A narrativa do Livro do Desassossego não apresenta um enredo coerente nem um desfecho derradeiro. Esta é uma narrativa episódica e ramificada, de teor hipertextual (o leitor poderá aceder ao texto através de vários pontos e, a todo o momento, poderão ser estabelecidos elos associativos entre os fragmentos) que apresenta o sujeito enunciador como matriz de todas as ações ou personagens: “Nunca tive amores tão reais, tão cheios de verve de sangue e de vida como os que tive com figuras que eu próprio criei” (Arquivo LdoD, A doçura de não ter família nem companhia: BNP/E3, 7-11). Contudo, Bernardo Soares apresenta-se por vezes como submisso a uma entidade superior: “Com que vigor da alma sozinha fiz página sobre página reclusa, vivendo sílaba a sílaba a magia falsa, não do que escrevia, mas do que supunha que escrevia! Com que encantamento de bruxedo irónico me julguei poeta da minha prosa” (Arquivo Pessoa, Releio lúcido, demoradamente, trecho a trecho, tudo quanto tenho escrito: 1689). Momentos como este, em que Soares se apercebe da sua condição ficcional, permitem entrever a existência de uma metalepse que percorre toda a obra. Deixam igualmente auscultar a voz de Fernando Pessoa ortónimo, que comunica através de uma máscara. De facto, tal como António Apolinário Lourenço afirmou, “nas páginas do Livro do Desassossego ecoam praticamente todas as vozes que habitaram Pessoa” (Lourenço, 2009: 63). Ao descrever esta personagem, será também importante ter em conta que o Livro do Desassossego não será apenas um texto em prosa poética, mas também um “drama em gente, em vez de em actos” (Arquivo Pessoa, Tábua Bibliográfica, 1928: 2700).
Apesar de não ser possível construir uma biografia densa acerca de Bernardo Soares – esta é uma “biografia sem factos”, tal como a própria personagem frisa – é possível identificar uma personagem dotada de vida. O “Sr. Soares” frequentava habitualmente uma “casa de pasto” e terá sido aí que conheceu Fernando Pessoa. Soares terá um “metro e setenta de altura, e sessenta e um quilos de peso” (Arquivo Pessoa, Prefácio: 2246). De acordo com o prefácio do Livro do Desassossego, escrito por Fernando Pessoa, Bernardo Soares era um homem que “aparentava trinta anos, magro, mais alto que baixo, curvado exageradamente quando sentado, mas menos quando de pé, vestido com um certo desleixo não inteiramente desleixado” (idem).
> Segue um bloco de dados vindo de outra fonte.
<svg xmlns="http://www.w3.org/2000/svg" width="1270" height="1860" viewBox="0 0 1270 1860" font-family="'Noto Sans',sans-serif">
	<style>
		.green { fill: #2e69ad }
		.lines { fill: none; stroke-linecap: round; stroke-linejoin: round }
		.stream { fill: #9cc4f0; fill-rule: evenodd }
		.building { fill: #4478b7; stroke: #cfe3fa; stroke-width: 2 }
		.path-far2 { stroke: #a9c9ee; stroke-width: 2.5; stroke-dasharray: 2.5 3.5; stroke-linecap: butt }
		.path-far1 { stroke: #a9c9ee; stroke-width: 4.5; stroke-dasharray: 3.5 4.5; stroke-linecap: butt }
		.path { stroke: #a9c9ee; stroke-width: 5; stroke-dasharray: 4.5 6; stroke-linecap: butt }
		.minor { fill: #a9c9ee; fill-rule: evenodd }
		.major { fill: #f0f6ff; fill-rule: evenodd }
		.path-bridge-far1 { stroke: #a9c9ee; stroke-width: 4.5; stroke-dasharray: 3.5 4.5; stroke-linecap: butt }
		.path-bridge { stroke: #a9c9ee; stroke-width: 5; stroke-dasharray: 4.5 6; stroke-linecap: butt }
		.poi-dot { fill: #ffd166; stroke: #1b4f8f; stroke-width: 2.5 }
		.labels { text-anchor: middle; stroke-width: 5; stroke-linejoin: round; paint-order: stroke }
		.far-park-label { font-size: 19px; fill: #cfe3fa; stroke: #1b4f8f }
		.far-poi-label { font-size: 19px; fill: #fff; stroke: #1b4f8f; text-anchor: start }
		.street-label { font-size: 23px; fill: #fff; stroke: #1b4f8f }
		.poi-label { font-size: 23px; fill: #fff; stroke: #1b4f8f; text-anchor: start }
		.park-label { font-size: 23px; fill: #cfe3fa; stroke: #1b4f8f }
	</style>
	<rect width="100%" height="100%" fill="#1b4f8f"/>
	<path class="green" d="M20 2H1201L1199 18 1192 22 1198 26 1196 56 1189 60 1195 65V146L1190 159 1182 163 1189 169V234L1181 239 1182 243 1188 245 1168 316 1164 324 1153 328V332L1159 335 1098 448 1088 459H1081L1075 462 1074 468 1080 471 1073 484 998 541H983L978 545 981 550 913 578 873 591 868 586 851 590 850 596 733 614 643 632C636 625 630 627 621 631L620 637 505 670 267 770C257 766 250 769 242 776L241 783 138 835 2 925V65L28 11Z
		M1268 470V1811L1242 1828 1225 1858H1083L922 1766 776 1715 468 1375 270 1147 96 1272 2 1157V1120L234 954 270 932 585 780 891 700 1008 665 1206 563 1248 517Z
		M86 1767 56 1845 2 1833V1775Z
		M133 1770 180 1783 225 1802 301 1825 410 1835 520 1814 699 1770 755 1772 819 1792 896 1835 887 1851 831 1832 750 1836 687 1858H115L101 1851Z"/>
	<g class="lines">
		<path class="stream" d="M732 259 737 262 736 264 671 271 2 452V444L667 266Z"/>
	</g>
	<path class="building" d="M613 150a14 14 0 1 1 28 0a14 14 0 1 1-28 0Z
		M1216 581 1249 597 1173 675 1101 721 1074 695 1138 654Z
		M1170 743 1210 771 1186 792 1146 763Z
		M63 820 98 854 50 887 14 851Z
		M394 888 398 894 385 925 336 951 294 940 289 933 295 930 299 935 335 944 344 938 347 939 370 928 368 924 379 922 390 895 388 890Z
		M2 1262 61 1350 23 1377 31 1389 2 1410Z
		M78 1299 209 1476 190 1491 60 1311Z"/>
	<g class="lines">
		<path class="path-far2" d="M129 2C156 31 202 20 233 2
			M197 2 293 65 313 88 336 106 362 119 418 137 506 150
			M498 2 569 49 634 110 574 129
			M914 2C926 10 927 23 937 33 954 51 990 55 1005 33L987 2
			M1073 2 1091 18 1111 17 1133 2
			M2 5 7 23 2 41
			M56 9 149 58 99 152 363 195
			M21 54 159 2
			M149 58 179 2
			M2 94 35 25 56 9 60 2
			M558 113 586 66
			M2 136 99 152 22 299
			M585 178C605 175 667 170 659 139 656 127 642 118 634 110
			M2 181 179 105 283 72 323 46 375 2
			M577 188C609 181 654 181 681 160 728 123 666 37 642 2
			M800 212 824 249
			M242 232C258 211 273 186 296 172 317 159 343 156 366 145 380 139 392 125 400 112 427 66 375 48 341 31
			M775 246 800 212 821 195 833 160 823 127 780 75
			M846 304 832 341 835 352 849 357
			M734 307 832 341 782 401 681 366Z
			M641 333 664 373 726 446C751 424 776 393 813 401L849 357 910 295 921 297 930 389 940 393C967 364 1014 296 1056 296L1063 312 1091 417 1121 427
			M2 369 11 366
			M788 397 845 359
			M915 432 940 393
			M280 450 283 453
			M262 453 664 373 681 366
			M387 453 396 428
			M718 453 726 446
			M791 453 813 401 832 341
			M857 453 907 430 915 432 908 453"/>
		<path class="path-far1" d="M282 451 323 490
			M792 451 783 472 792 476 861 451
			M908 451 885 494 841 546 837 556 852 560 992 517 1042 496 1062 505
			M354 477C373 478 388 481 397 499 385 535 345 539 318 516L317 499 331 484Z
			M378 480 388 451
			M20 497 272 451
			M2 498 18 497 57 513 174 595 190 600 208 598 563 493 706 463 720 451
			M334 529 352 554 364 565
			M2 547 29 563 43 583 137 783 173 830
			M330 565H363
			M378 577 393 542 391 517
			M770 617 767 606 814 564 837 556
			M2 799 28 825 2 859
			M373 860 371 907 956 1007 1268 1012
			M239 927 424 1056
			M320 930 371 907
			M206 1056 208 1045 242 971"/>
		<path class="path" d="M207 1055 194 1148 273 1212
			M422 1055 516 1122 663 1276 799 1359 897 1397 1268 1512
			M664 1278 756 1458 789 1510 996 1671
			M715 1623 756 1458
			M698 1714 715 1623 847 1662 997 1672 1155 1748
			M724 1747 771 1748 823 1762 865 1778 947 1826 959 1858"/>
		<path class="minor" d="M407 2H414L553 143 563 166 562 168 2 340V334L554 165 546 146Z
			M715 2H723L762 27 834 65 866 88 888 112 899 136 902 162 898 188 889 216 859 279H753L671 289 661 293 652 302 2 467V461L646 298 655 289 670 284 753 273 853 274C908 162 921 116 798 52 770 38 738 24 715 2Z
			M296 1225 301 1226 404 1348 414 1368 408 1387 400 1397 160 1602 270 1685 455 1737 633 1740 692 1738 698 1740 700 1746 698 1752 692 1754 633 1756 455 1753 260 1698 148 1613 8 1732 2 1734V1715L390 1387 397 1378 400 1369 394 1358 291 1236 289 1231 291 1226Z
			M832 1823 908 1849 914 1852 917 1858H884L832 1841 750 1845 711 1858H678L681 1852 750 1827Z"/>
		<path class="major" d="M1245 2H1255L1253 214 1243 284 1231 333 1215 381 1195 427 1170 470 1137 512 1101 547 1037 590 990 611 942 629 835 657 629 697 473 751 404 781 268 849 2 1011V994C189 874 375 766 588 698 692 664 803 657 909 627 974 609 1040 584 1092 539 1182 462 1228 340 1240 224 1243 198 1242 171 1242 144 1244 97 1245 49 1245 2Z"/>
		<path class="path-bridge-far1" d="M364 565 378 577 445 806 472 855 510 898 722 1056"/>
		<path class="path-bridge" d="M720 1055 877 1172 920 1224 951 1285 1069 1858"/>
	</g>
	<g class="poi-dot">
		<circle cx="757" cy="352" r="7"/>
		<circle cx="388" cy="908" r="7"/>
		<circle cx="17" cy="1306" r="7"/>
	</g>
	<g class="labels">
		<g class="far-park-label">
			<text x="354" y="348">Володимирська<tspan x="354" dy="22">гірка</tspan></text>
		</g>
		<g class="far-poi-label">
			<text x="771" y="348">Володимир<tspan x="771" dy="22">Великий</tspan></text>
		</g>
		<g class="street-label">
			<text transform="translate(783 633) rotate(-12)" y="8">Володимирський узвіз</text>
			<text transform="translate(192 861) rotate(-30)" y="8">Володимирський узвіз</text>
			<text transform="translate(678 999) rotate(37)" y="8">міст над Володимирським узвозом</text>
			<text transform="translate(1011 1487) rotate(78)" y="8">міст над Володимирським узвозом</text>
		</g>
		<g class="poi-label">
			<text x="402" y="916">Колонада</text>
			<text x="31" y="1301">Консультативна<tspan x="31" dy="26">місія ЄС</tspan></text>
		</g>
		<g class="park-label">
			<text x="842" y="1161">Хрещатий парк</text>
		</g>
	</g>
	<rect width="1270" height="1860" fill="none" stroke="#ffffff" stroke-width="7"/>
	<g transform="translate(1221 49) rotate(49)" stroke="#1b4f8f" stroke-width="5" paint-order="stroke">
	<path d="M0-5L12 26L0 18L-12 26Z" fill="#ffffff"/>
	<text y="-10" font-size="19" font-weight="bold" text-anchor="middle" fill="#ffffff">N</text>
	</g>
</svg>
A sua face era pálida e marcada por “aquele sofrimento que nasce da indiferença que provém de ter sofrido muito” (idem.). Soares conta-nos que a sua mãe faleceu quando tinha um ano de vida e seu pai suicidou-se quando tinha três (Arquivo Pessoa, Reconheço, não sei se com tristeza, a secura humana do meu coração: 2172). Foi acolhido por umas tias na província, até que foi levado por um tio “para um escritório de Lisboa” (Arquivo LdoD, Penso, muitas vezes, em como eu seria: BNP/E3, 3-44r).
O mundo ficcional do Livro do Desassossego não depende de uma sequência de peripécias ou do recrudescer de um conflito, mas da permanente metamorfose do real. Influenciado por simbolistas, associado ao movimento futurista, inserido no modernismo, Pessoa acabaria por produzir uma estética singular, de que é exemplo o Livro do Desassossego. Esta é uma narrativa tecida de sensações e que tenta alcançar um plano onde, perante o desaparecimento de Deus, poderá residir a essência humana. À semelhança de um flâneur benjaminiano, Soares assiste, em contratempo, ao espetáculo frenético e enigmático da cidade. Enquanto deambula por ela, partilha, abandonado ao desencanto, as suas reações dispersas a um exterior urbano. Pessoa assistiu ao fim da monarquia, à subsequente turbulência política e, junto a Bernardo Soares, presenciou o romper da Primeira Guerra Mundial e o início de uma ditadura.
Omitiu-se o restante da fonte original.